BARLETTA – L’autoblindo del Servizio investigazioni scientifiche (Sis) dei Carabinieri lascia la banchina del porto di Barletta alle 12,35 con il suo prezioso carico: due contenitori appena sbarcati (nella foto di Calvaresi) dalla nave cacciamine «Viareggio» della Marina militare. Uno somiglia a una valigia rigida, di medie dimensioni. L’altro ha forma di secchio. Sono sigillati, contengono i reperti raccolti dal relitto del «Francesco Padre», negli abissi d’Adriatico. 

Il contenitore quadrangolare custodisce residui della fiancata del motopeschereccio, che presenterebbero – il condizionale è d’obbligo – fori sospetti, forse riconducibili a proiettili. Nel secchio c’è un ampio pezzo di stoffa di colore bianco, comunque chiaro: il pool di consulenti della Procura di Trani deve verificare se appartiene agli abiti di una delle vittime. I reperti sono mantenuti in acqua di mare: saranno tirati in secco con ogni cautela, per evitare che le prove si compromettano. 

Il furgone del Sis lascia lo scalo marittimo barlettano sotto gli occhi lucidi dei familiari delle vittime: tutte donne tranne Angelo Chiarelli, cognato di Saverio Gadaleta, marinaio del «Francesco Padre». I parenti vorrebbero che quel loro strazio, durato 17 anni, da oggi in poi abbia un senso. Quelle due scatole potrebbero svelare la verità sull’esplosione del 4 novembre 1994. 

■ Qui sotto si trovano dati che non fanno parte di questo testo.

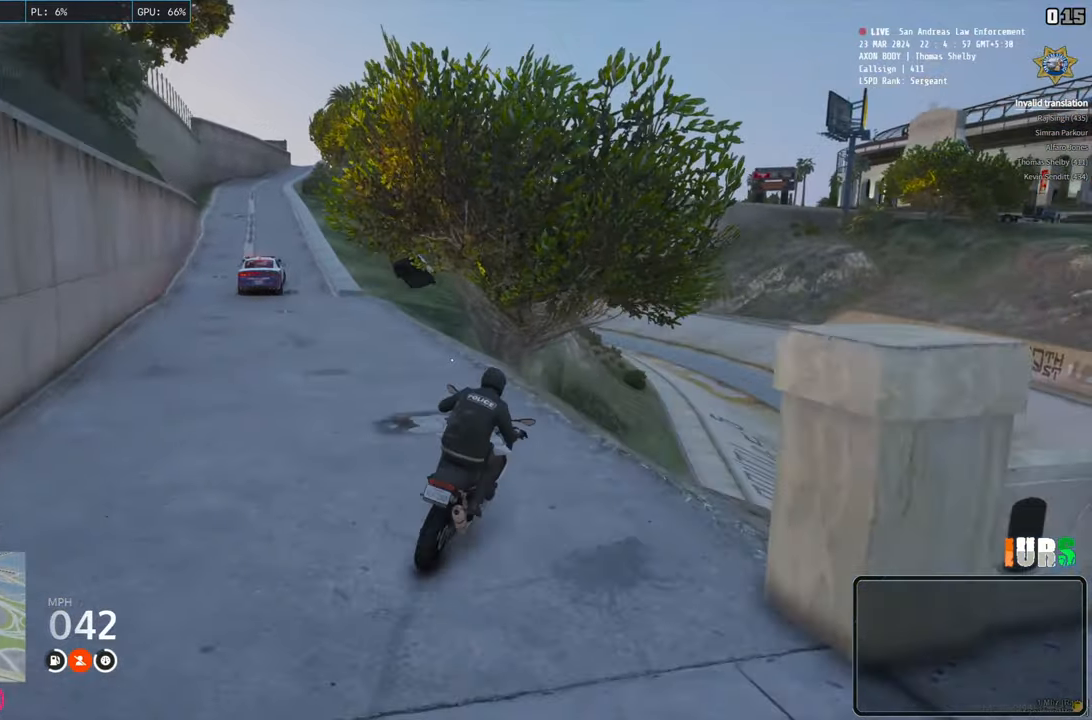
{"keys": ["d", "w"], "events": [[233, "w", "down"], [450, "space", "up"]]}
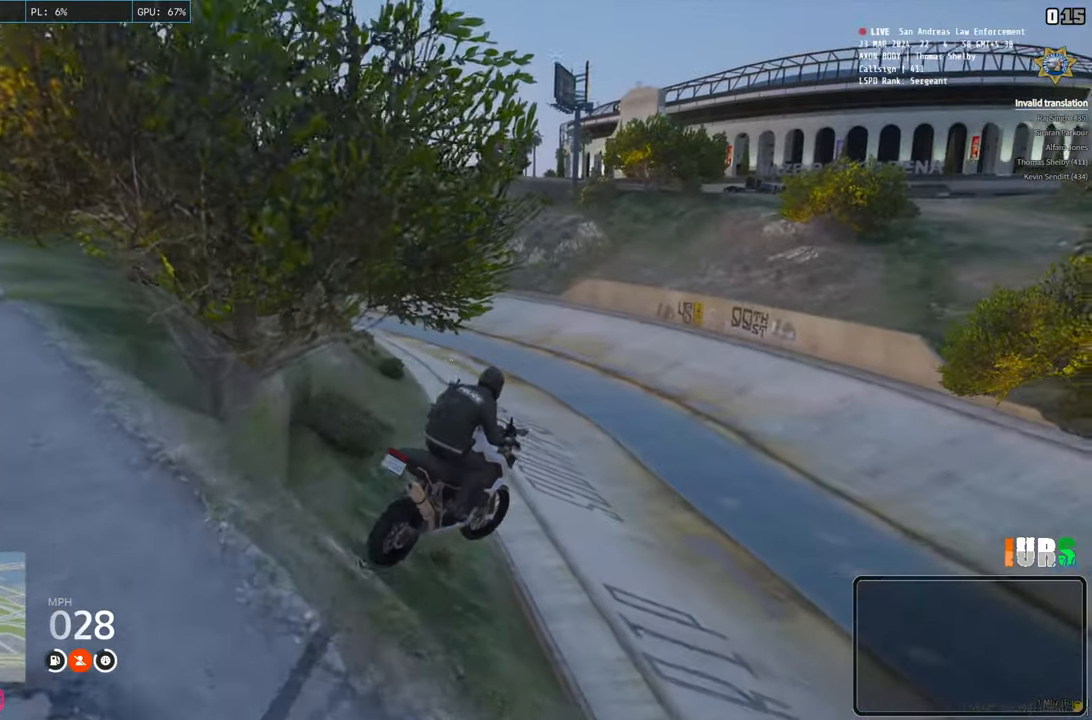
{"keys": ["a"], "events": [[50, "d", "up"], [133, "a", "down"], [350, "w", "up"]]}
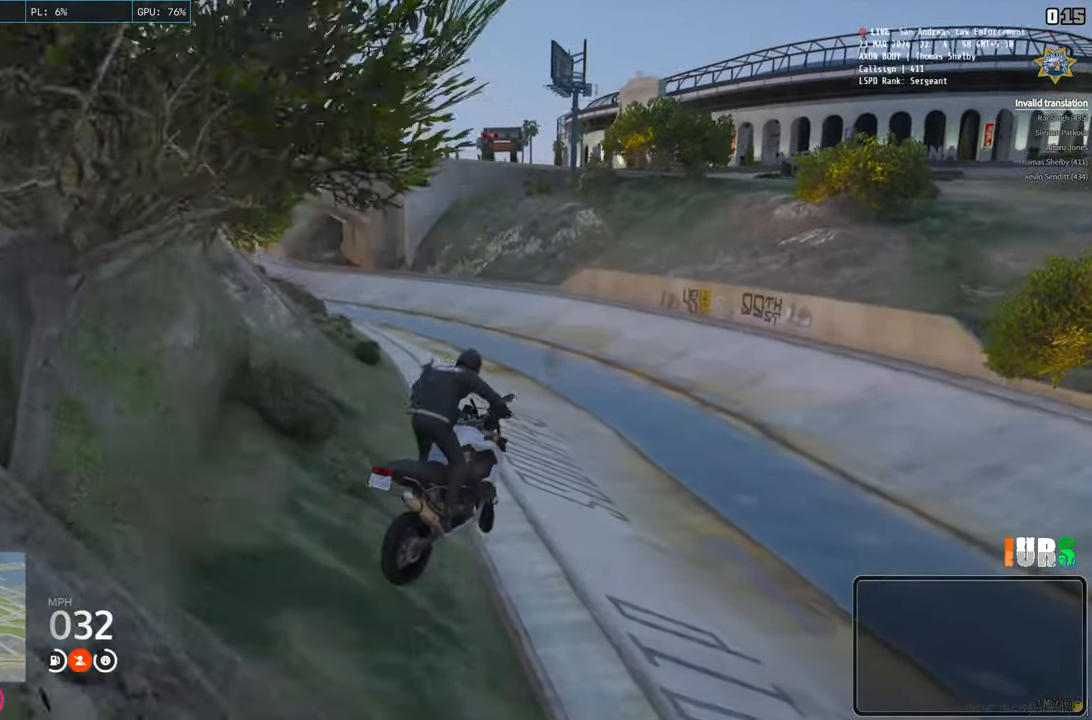
{"keys": ["a"], "events": [[33, "a", "up"], [417, "a", "down"]]}
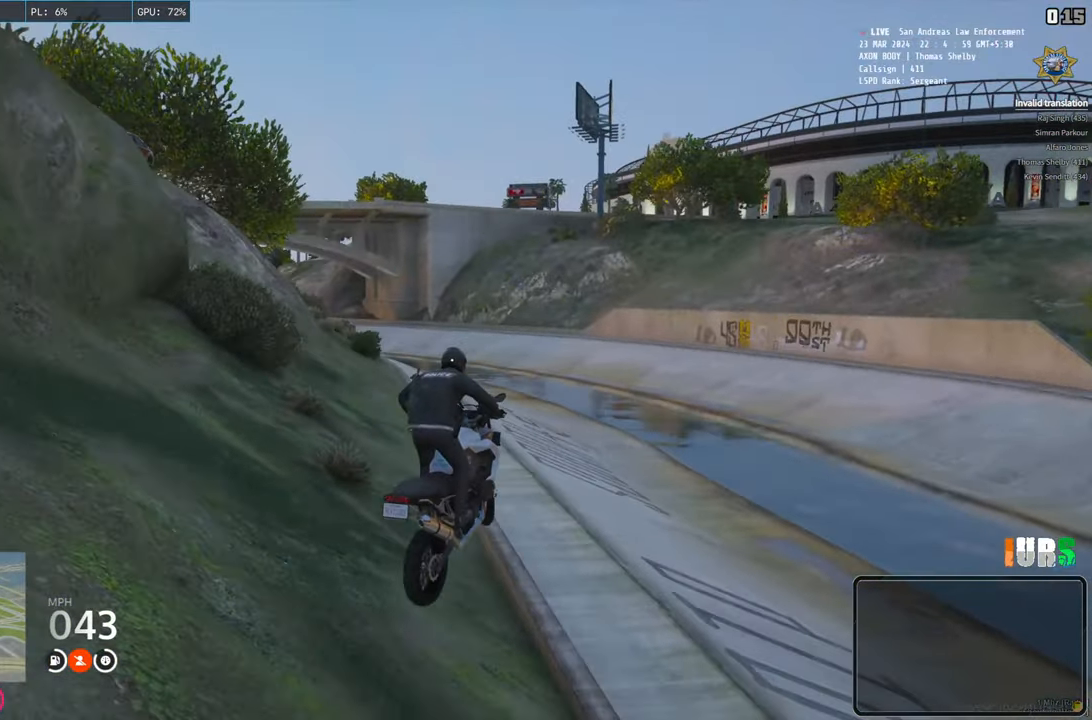
{"keys": [], "events": [[250, "a", "up"]]}
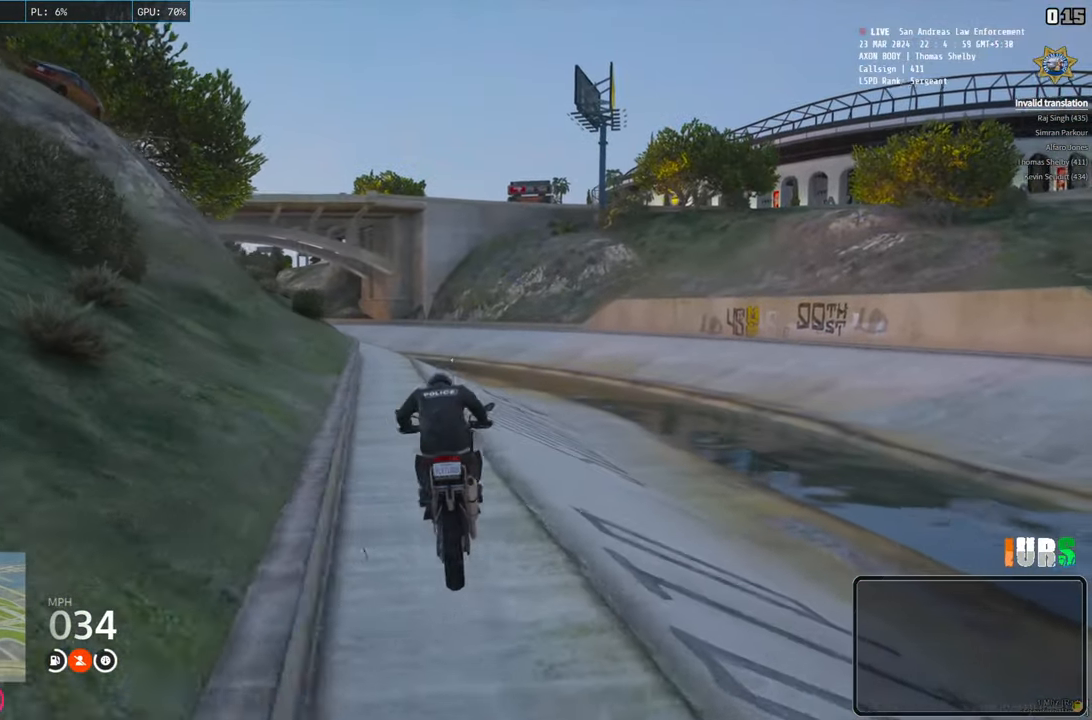
{"keys": [], "events": [[17, "a", "down"], [267, "a", "up"]]}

Nessuna traccia dei resti umani – Le ossa dei marinai, no, quelle non sono state recuperate dal fondale a 247 metri, nelle acque internazionali a una ventina di miglia dalla città montenegrina di Budva, e a 100 miglia da Bari. I reperti saranno sottoposti formalmente a sequestro probatorio dal capo della Procura di Trani, Carlo Maria Capristo, e dal sostituto, Giuseppe Maralfa. E saranno analizzati, oltre che dal Sis, dal pool di consulenti, formato da: Francesco Introna, medico legale; Paolo Cutolo, ex capo del Nucleo artificieri antisabotaggio della Questura di Bari; Mario Nigri, perito balistico; Francesco Giusto Mastropierro, ingegnere e capitano di lungo corso (83 anni); Domenico D’Ottavio, chimico, esperto di esplosivi. 

Il sergente luca russo, eroe silenzioso – Le operazioni sono andate avanti per due giorni e due notti, poi sono state sospese a causa della perturbazione sull’Adriatico. Potrebbero ricominciare la prossima settimana, se i pm lo riterranno opportuno. L’eroe della giornata è Luca Russo, palombaro, sergente della Marina militare, un giovane alto e magro. È stato calato a 247 metri di profondità, con addosso lo speciale scafandro «Ads» (Atmospheric Diving Suit) in grado di mantenere al suo interno la pressione naturale dell’aria, a un’atmosfera. Giovedì pomeriggio e sera ha lavorato per 6 ore sul fondale, registrando tutto con la videocamera e prelevando i reperti. Le sue immagini si aggiungono alle 8 ore riprese mercoledì dal «Pluto Gigas», il siluro tecnologico della «Viareggio». 

Maria Pansini – La figlia del comandante del motopeschereccio molfettese ha assistito personalmente alle operazioni, in mare aperto, da bordo della cacciamine. Quando la «Viareggio» è attraccata nel porto di Barletta, alle 11 di ieri, ha abbracciato i familiari delle altre vittime, che erano in banchina, ansiosi di sapere. Racconta: «Qui sono stati tutti molto gentili e comprensivi con me. C’era sempre tanto da mangiare, ma non avevo per niente fame. Speravamo – confessa – che fossero ritrovate le ossa dei nostri cari». 

17 anni fa – Era mezzanotte e mezza del 4 novembre 1994 quando il «Francesco Padre» fu distrutto da un’esplosione le cui cause non sono state ancora chiarite. Morirono tutti e 5 i componenti dell’equipaggio: il comandante Giovanni Pansini, 54 anni; il capopesca Francesco Zaza, 31; il motorista Luigi De Giglio, 56; i marinai Saverio Gadaleta, 42, e Mario De Nicolo, 28 anni (suo l’unico corpo recuperato all’epoca).